» **PROBLEM DESCRIPTION**
Print the lines from the start of the records through the line containing "Cursos en Cuenca", inclusive, reproducing each one exactly.

» **DATA SHOWN**
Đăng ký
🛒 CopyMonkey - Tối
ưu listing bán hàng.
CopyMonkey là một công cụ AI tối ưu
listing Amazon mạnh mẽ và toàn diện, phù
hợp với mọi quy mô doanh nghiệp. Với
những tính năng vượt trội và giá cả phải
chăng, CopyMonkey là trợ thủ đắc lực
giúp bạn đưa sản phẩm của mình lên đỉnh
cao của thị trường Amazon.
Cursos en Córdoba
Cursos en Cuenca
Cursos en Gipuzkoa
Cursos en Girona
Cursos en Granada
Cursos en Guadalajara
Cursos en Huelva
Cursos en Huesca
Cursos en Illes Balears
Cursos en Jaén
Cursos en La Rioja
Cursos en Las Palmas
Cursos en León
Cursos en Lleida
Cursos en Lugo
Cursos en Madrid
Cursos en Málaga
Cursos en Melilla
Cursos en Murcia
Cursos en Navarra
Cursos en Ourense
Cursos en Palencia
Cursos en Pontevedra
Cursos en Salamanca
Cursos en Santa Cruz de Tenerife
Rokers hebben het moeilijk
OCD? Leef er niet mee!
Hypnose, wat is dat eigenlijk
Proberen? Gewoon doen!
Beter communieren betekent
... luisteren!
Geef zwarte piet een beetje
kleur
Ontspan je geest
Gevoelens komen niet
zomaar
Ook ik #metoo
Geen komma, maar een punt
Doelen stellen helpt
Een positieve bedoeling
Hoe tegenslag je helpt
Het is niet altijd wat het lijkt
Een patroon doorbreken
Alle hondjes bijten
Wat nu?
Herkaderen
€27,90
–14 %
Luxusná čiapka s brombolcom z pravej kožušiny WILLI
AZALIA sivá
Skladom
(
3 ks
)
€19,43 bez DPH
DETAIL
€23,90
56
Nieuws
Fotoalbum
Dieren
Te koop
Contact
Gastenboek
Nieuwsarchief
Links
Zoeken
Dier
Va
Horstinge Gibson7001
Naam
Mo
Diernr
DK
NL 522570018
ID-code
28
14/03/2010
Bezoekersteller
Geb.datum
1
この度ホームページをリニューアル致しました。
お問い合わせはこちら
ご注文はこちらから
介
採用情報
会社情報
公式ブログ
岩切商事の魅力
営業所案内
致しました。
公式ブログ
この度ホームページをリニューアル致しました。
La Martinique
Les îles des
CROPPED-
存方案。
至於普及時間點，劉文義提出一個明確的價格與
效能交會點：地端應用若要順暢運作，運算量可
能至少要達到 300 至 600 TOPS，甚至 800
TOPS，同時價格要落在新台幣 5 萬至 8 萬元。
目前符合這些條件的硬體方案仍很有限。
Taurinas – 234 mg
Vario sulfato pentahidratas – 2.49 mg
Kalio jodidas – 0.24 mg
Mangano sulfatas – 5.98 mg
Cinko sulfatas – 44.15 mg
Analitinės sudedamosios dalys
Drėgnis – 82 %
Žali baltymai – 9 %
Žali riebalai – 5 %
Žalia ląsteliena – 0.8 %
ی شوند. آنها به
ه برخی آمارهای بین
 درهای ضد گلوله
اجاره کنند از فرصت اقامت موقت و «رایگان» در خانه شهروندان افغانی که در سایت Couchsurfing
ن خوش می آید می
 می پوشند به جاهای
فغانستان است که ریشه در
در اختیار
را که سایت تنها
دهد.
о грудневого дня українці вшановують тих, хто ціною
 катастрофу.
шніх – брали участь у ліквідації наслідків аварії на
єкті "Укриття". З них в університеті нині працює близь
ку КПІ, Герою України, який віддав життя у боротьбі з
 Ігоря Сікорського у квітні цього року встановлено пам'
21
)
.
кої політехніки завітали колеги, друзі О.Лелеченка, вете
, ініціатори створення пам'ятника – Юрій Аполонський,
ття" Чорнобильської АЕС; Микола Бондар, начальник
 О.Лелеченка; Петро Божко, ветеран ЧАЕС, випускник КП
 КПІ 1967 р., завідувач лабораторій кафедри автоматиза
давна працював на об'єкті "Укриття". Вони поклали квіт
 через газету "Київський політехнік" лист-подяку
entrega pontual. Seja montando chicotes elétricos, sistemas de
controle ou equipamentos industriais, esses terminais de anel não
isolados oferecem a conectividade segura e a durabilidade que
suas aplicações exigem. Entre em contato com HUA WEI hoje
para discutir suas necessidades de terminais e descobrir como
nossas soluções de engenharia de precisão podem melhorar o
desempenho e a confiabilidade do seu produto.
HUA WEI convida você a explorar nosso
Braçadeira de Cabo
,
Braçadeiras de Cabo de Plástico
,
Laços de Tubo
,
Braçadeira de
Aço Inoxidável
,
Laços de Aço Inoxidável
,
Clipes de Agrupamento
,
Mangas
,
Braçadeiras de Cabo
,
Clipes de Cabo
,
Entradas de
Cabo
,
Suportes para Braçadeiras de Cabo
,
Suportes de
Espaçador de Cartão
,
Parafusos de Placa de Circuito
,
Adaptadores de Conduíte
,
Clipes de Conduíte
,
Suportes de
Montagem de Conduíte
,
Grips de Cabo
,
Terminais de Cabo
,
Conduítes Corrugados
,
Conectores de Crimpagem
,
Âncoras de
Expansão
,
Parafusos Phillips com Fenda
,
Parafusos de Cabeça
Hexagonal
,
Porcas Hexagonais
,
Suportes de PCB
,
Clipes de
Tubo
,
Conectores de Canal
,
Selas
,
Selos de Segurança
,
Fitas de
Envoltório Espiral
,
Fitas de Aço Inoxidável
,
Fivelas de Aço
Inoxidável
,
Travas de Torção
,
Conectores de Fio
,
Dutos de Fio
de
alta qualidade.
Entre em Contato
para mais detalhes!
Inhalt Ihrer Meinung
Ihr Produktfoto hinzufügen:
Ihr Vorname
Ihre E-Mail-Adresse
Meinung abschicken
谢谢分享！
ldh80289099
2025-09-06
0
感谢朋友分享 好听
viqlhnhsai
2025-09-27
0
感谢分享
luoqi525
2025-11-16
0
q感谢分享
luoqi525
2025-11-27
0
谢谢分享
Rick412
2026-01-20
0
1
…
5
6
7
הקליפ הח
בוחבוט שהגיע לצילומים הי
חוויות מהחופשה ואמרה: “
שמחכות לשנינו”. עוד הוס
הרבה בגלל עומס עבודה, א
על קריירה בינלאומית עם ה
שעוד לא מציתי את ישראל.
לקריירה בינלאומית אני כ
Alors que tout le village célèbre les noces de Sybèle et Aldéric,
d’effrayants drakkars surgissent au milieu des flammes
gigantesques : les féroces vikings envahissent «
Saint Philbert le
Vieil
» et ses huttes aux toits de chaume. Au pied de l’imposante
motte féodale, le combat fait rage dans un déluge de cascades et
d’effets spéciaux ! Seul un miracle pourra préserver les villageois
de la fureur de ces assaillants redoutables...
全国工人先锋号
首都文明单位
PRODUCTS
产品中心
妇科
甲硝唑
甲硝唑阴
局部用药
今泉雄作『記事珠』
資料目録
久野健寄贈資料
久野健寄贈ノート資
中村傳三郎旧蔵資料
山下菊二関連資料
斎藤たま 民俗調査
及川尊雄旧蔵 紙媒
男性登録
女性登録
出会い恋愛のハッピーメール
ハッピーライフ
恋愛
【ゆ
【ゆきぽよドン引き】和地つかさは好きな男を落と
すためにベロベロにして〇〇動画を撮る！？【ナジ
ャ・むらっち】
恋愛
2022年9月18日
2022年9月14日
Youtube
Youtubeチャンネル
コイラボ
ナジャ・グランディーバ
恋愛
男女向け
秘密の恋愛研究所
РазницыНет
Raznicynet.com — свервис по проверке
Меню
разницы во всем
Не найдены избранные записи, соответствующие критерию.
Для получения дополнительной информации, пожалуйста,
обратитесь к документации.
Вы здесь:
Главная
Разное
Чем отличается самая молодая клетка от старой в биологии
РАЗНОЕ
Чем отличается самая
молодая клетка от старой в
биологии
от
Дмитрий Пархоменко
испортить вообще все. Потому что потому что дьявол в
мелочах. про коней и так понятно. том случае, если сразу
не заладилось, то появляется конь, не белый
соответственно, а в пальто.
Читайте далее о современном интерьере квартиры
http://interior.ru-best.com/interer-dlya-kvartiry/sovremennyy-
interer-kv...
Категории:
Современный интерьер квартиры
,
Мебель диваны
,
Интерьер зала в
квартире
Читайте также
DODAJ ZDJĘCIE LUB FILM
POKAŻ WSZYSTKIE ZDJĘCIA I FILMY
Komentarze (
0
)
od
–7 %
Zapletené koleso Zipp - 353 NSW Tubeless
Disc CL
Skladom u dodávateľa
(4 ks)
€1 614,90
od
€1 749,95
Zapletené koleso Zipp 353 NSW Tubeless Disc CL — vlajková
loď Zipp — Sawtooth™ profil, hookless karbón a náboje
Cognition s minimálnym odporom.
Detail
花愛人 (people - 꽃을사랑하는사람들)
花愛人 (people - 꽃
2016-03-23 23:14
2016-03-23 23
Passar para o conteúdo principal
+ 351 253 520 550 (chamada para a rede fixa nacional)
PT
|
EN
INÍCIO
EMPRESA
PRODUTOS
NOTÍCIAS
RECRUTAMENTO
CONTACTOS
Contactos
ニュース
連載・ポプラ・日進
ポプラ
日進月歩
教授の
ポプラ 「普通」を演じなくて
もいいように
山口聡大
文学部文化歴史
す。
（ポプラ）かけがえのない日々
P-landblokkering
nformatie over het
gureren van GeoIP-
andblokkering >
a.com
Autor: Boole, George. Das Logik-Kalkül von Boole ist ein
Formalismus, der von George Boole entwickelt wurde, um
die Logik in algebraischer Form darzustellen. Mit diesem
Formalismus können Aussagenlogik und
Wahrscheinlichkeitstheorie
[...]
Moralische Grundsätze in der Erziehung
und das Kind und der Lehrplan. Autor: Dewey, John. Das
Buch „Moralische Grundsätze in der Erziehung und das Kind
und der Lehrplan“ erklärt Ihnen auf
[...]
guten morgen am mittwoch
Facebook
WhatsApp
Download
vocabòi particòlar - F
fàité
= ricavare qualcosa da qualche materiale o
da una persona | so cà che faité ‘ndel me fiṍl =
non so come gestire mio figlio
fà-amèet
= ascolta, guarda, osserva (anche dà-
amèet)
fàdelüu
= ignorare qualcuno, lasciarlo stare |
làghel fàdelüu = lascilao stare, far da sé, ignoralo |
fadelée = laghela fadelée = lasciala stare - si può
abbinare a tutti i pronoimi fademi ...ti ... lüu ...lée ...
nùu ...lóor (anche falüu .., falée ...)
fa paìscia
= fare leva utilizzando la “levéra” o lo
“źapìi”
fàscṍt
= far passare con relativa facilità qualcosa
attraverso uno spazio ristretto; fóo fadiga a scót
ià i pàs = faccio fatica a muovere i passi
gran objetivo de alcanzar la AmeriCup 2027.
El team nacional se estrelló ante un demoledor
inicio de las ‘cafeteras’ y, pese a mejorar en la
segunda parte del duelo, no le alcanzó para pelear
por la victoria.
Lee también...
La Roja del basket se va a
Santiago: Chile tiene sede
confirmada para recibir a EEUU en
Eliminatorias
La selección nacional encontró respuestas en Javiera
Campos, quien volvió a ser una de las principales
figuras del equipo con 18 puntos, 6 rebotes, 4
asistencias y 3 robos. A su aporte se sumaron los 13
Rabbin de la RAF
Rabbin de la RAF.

» **TASK OUTPUT**
Đăng ký
🛒 CopyMonkey - Tối
ưu listing bán hàng.
CopyMonkey là một công cụ AI tối ưu
listing Amazon mạnh mẽ và toàn diện, phù
hợp với mọi quy mô doanh nghiệp. Với
những tính năng vượt trội và giá cả phải
chăng, CopyMonkey là trợ thủ đắc lực
giúp bạn đưa sản phẩm của mình lên đỉnh
cao của thị trường Amazon.
Cursos en Córdoba
Cursos en Cuenca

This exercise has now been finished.